Macro Insights: Oil price could upset the party

UPSIDE RISKS: The decline in US inflation has turbo-charged markets in hope it continues and allows Fed to halt its dramatic rate hiking cycle in Q1. This is our base case. But there is a risk a renewed oil price spike over $100 derails some of this optimism. Oil supply is tight and demand not easing as much as hoped. We’re nearing Dec. 5th double barrelled EU and G7 crackdown on Russian sales. This could see 2.0-3.0mbpd (2-3%) of disruption to already tight oil markets. By comparison, an average recession see’s a 1.6% demand cut (see chart). @OilWorldWide.

TIGHTER MARKET: Oil markets are tightening on both the supply and demand sides. OPEC’s stepped-up production cuts start in December, whilst US special petroleum reserve (SPR) sales are tailing off. Global drilling activity is still near half prior peaks. Biggest buyer China is flexing its policy muscles by easing covid controls and introducing property sector support measures. Colder winter weather is also likely to lend a helping demand hand.
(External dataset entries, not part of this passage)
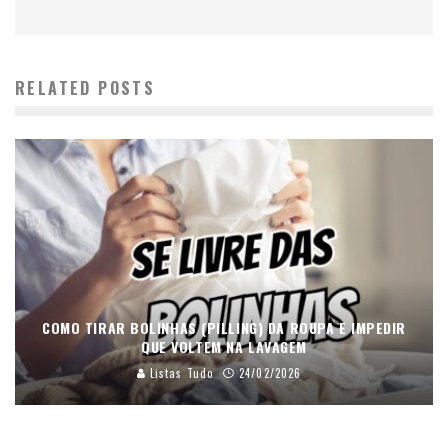
RELATED POSTS
COMO TIRAR BOLINHAS (PILLING) DA ROUPA E IMPEDIR
QUE VOLTEM NA LAVAGEM
Listas Tudo
24/02/2026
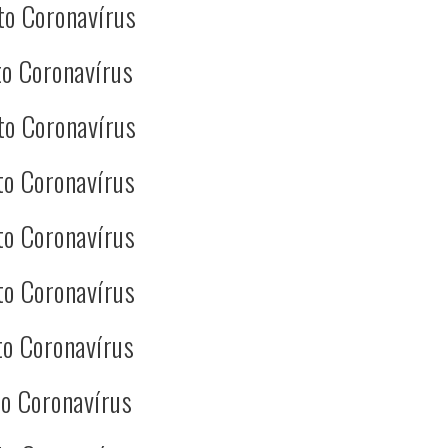
to Coronavírus
o Coronavírus
to Coronavírus
to Coronavírus
to Coronavírus
to Coronavírus
o Coronavírus
o Coronavírus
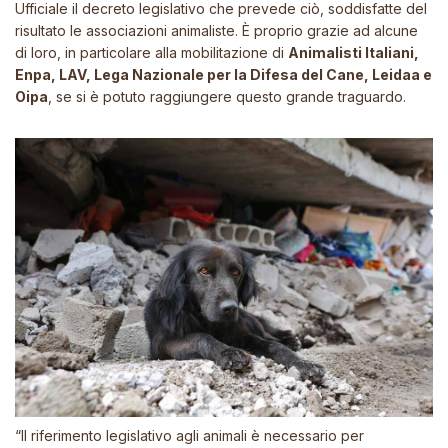
Ufficiale il decreto legislativo che prevede ciò, soddisfatte del
risultato le associazioni animaliste. È proprio grazie ad alcune
di loro, in particolare alla mobilitazione di
Animalisti Italiani,
Enpa, LAV, Lega Nazionale per la Difesa del Cane, Leidaa e
Oipa
, se si è potuto raggiungere questo grande traguardo.
“Il riferimento legislativo agli animali è necessario per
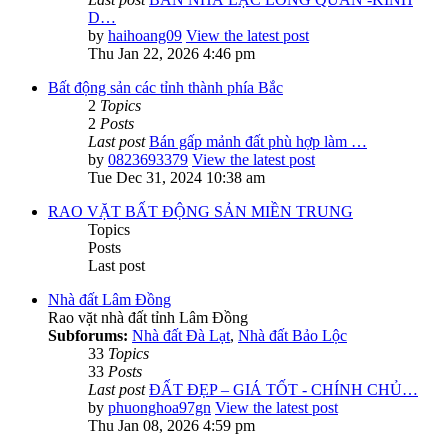
D…
by
haihoang09
View the latest post
Thu Jan 22, 2026 4:46 pm
Bất động sản các tỉnh thành phía Bắc
2
Topics
2
Posts
Last post
Bán gấp mảnh đất phù hợp làm …
by
0823693379
View the latest post
Tue Dec 31, 2024 10:38 am
RAO VẶT BẤT ĐỘNG SẢN MIỀN TRUNG
Topics
Posts
Last post
Nhà đất Lâm Đồng
Rao vặt nhà đất tỉnh Lâm Đồng
Subforums:
Nhà đất Đà Lạt
,
Nhà đất Bảo Lộc
33
Topics
33
Posts
Last post
ĐẤT ĐẸP – GIÁ TỐT - CHÍNH CHỦ…
by
phuonghoa97gn
View the latest post
Thu Jan 08, 2026 4:59 pm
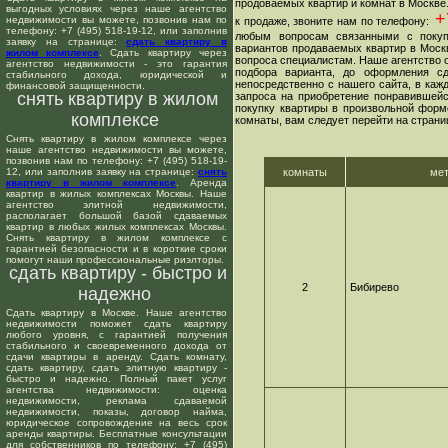
продоваемых квартир и комнат в Москве
выгодных условиях через наше агентство
+7
недвижимости вы можете, позвонив нам по
к продаже, звоните нам по телефону:
телефону: +7 (495) 518-19-12, или заполнив
любым вопросам связанными с покуп
заявку на странице:
сдать квартиру в
вариантов продаваемых квартир в Москв
жилом комплексе
. Сдать квартиру через
вопроса специалистам. Наше агентство о
агентство недвижимости - это гарантия
подбора варианта, до оформления сд
стабильного дохода, юридической и
непосредственно с нашего сайта, в ка
финансовой защищенности.
снять квартиру в жилом
запроса на приобретение понравившейс
покупку квартиры в произвольной форме
комплексе
комнаты, вам следует перейти на страни
Снять квартиру в жилом комплексе через
наше агентство недвижимости вы можете,
позвонив нам по телефону: +7 (495) 518-19-
12, или заполнив заявку на странице:
снять
комнаты
ме
квартиру в жилом комплексе
. Аренда
квартир в жилых комплексах Москвы. Наше
агентство элитной недвижимости,
располагает большой базой сдаваемых
квартир в любых жилых комплексах Москвы.
Снять квартиру в жилом комплексе с
гарантией безопасности и в короткие сроки
помогут наши профессиональные риэлторы.
сдать квартиру - быстро и
2
Бибирево
надежно
Сдать квартиру в Москве. Наше агентство
недвижимости поможет сдать квартиру
любого уровня, с гарантией получения
стабильного и своевременного дохода от
сдачи квартиры в аренду. Сдать комнату,
сдать квартиру, сдать элитную квартиру -
быстро и надежно. Полный пакет услуг
агентства недвижимости: оценка
недвижимости, реклама сдаваемой
недвижимости, показы, договор найма,
юридическое сопровождение на весь срок
аренды квартиры. Бесплатные консультации
для собственников по телефону: +7 (495)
New EU and G7 sanctions and price cap efforts may collectively drive 3.0mbpd of demand elsewhere, disrupting markets.

DECEMBER 5TH: This is the looming date for 1) the EU’s ban on Russian seaborne crude oil imports, and also 2) the implementation date for the G7 price cap on Russian oil. These are both precursors to the 5th February 2023 extension to all refined products. The EU ban will drive a search for supply elsewhere. Whilst Russia says it will refuse to sell oil at the capped price, disrupting further. Sanctions on Russia’s 13% oil production share are much larger than those previously seen for Iraq, Libya, Venezuela. Russia’s refined product significance is even greater.